January 28, 2019

Dueling Trade Legislation In U.S. Congress

Two weeks ago, Connecting the Dots reported that the White House and some Republicans in Congress plan to push legislation that would give the president line-by-line power to raise tariffs on individual products if foreign trading partners charge higher import taxes. Rep. Sean Duffy (R-Wis.) introduced that legislation last week, but his bill is not the only trade-related bill on the docket.
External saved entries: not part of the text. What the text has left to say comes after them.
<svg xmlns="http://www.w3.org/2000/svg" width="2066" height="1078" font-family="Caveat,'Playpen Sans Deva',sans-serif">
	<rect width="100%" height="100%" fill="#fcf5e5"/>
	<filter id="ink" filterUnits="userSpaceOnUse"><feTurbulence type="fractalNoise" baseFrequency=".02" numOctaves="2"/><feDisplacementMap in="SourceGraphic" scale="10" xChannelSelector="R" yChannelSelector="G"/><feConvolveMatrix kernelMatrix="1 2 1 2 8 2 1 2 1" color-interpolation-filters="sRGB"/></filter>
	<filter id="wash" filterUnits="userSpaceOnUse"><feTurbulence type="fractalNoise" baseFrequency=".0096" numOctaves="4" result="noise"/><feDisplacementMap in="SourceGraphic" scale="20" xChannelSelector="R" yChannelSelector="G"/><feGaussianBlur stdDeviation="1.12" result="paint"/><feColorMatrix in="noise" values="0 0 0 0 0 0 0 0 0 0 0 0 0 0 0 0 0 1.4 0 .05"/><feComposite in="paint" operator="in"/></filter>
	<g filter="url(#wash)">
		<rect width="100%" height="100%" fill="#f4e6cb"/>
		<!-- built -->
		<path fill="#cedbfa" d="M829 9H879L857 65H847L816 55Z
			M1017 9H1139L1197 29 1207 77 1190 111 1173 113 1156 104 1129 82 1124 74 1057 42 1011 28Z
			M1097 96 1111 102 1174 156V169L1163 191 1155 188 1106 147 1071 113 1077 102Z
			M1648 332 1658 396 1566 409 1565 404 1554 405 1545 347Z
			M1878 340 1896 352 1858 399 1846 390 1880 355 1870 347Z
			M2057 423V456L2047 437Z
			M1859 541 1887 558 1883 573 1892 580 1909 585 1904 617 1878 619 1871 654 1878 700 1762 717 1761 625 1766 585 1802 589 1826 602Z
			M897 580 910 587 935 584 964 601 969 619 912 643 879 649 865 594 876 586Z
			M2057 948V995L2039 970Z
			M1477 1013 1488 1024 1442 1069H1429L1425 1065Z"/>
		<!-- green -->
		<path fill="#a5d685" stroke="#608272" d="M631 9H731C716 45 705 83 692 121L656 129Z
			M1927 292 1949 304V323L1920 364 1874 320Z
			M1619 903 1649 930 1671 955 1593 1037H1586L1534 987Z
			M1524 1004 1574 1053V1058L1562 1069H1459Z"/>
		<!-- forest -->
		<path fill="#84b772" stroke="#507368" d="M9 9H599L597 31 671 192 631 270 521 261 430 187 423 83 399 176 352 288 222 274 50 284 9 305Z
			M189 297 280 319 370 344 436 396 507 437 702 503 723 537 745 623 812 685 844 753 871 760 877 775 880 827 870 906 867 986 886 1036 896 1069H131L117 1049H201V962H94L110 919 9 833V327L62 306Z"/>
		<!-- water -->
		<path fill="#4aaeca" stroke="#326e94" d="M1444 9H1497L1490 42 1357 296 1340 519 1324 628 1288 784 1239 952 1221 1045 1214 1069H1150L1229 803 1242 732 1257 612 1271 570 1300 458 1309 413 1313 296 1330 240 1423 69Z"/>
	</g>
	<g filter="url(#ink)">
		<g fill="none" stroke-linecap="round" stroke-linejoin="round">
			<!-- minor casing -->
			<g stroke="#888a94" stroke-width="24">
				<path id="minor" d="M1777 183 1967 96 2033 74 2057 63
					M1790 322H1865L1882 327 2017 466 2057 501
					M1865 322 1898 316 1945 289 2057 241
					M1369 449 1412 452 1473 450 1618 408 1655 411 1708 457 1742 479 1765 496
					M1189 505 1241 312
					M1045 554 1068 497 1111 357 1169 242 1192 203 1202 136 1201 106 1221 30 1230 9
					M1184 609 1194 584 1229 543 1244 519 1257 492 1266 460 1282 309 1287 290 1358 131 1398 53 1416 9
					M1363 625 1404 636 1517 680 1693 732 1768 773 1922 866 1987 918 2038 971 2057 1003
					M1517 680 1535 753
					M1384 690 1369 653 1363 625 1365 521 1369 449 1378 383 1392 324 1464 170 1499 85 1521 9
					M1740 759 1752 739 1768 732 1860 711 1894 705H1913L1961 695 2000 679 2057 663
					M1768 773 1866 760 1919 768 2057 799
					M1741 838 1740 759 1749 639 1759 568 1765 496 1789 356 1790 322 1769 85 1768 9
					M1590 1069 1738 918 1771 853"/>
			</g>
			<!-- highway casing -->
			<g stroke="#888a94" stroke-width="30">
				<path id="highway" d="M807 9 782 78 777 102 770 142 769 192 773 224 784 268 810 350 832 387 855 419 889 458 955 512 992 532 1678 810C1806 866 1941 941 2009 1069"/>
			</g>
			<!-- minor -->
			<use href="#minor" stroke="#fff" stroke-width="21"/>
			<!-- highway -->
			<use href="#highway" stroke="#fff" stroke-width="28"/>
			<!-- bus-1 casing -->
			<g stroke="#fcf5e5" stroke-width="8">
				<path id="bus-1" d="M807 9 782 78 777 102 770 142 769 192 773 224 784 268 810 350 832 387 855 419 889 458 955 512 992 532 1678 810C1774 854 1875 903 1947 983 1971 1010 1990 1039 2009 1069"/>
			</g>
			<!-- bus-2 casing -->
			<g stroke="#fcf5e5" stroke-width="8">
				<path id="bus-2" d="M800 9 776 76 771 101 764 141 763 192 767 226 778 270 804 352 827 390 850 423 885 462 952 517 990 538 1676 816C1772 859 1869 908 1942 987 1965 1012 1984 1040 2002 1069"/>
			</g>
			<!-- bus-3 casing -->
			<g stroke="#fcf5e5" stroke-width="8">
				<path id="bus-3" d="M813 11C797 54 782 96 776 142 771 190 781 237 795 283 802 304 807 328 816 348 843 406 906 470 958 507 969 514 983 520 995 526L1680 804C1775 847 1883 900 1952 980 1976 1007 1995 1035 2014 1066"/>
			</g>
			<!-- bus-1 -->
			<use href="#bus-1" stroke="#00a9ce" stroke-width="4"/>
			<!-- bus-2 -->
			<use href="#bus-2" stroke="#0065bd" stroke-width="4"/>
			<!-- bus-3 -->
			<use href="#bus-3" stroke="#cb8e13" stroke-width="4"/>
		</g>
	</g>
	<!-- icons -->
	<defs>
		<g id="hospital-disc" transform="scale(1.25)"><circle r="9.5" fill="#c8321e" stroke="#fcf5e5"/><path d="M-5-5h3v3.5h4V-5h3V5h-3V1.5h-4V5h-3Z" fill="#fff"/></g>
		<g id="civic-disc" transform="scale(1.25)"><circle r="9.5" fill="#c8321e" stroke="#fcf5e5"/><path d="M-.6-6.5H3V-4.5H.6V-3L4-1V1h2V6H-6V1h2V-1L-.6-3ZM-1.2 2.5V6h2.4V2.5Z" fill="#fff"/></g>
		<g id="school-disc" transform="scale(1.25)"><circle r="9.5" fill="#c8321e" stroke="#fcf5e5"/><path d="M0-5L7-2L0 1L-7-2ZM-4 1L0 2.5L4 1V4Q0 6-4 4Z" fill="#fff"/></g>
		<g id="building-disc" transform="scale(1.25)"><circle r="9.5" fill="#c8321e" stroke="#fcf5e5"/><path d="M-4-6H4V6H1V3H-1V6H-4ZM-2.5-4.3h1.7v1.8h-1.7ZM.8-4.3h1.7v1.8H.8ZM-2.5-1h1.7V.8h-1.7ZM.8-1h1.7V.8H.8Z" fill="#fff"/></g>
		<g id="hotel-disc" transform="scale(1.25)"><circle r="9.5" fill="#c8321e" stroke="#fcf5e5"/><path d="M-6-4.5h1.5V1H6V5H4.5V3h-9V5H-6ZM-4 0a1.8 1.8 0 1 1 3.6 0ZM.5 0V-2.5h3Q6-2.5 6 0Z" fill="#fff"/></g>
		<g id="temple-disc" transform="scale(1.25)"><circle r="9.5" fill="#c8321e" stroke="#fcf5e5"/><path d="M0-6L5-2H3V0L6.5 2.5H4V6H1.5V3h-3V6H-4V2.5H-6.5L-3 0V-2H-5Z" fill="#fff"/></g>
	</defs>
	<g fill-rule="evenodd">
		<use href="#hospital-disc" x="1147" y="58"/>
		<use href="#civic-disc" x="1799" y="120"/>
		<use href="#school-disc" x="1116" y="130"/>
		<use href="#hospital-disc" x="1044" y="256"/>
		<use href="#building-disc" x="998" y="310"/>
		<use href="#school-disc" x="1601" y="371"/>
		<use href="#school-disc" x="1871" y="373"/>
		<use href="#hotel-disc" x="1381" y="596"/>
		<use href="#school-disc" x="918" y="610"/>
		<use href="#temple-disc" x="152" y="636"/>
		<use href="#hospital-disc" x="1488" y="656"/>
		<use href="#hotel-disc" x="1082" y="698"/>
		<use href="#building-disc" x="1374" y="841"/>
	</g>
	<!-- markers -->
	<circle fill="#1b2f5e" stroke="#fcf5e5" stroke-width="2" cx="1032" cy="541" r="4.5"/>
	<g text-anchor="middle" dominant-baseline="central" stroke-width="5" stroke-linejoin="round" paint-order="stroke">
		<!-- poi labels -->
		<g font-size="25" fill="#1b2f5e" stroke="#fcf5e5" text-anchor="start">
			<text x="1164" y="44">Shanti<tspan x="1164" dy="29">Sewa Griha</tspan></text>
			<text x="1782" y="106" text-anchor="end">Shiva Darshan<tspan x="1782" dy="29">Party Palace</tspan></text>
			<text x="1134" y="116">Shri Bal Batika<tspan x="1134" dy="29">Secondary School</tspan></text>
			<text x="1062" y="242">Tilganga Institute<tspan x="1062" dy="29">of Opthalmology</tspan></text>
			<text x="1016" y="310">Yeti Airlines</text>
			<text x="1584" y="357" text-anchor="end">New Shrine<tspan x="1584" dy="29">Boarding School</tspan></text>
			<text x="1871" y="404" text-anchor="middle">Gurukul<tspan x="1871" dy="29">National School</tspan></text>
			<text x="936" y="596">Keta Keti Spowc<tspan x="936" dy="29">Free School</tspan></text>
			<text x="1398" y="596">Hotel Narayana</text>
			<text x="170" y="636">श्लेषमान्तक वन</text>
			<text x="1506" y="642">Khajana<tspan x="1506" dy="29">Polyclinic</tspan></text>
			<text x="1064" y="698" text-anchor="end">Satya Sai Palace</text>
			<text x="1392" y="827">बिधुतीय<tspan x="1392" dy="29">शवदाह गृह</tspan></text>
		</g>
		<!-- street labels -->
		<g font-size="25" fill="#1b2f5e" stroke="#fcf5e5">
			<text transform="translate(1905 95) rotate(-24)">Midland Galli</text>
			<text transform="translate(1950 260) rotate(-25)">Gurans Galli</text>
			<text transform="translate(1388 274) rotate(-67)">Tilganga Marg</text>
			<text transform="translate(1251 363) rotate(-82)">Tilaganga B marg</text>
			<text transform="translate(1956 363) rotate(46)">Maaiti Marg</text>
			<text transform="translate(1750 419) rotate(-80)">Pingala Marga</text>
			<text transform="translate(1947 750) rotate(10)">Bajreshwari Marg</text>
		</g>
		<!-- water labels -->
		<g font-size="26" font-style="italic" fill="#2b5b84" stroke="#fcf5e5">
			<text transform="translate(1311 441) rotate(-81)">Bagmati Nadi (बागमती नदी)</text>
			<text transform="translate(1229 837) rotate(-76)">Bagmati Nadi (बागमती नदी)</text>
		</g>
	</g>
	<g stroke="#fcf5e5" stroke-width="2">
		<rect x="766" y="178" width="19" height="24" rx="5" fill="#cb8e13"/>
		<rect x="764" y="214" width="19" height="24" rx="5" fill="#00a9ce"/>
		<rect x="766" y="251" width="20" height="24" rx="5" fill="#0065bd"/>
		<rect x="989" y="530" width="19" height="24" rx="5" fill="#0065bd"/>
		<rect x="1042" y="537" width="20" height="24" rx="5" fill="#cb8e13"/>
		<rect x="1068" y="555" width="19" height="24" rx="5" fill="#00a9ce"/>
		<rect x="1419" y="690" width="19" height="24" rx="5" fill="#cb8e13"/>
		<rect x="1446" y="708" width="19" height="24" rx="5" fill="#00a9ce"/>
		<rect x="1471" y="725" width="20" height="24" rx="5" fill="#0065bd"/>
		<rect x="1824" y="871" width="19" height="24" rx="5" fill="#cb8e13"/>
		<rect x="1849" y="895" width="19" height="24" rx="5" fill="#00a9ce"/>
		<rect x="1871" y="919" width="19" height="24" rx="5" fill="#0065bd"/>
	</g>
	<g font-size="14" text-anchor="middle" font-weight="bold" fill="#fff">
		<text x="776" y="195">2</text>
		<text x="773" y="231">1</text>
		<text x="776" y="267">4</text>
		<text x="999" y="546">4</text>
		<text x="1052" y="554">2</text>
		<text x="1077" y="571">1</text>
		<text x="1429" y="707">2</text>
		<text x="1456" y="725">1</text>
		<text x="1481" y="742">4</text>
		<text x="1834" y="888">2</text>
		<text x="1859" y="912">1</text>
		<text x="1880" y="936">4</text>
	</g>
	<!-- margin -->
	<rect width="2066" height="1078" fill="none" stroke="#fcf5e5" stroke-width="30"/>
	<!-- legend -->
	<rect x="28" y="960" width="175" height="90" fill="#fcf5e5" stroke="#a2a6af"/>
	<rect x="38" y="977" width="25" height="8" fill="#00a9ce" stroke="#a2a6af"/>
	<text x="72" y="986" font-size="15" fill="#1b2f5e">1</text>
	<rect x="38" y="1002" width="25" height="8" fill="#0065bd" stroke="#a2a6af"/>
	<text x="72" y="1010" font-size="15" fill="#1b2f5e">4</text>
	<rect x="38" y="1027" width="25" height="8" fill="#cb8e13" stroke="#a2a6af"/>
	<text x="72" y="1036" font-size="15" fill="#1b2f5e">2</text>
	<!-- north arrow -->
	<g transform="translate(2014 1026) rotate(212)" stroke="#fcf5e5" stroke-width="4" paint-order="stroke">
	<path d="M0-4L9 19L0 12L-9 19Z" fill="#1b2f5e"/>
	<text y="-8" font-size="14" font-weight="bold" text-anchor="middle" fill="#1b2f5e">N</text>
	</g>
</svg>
A bipartisan group of lawmakers reportedly plans to soon introduce a bill that would reduce the president’s trade powers, including his Section 232 powers. As MSCI members know, the president used those powers last year to impose tariffs on steel and aluminum imports. Additionally, the Trump administration is now considering using Section 232 to implement tariffs on imports of cars and car parts. The bill, which has not yet been introduced, would require congressional approval of any tariffs proposed under Section 232 before they could take effect. It also would retroactively require a congressional vote of approval for Section 232 tariffs imposed within the last four years, including those put in place last year on imports of steel and aluminum. Sens. Pat Toomey (R-Penn.) and Mark Warner (D-Va.) plan to cosponsor the bill in the Senate while Reps. Mike Gallagher (R-Wis.) and Ron Kind (D-Wis.) will lead the effort in the House.

Even if lawmakers in both chambers of Congress approve that legislation, President Donald Trump certainly would veto it. The legislation, however, could represent a growing appetite among lawmakers to rein in the president’s trade powers. (For context, Rep. Duffy’s legislation currently has 18 cosponsors.)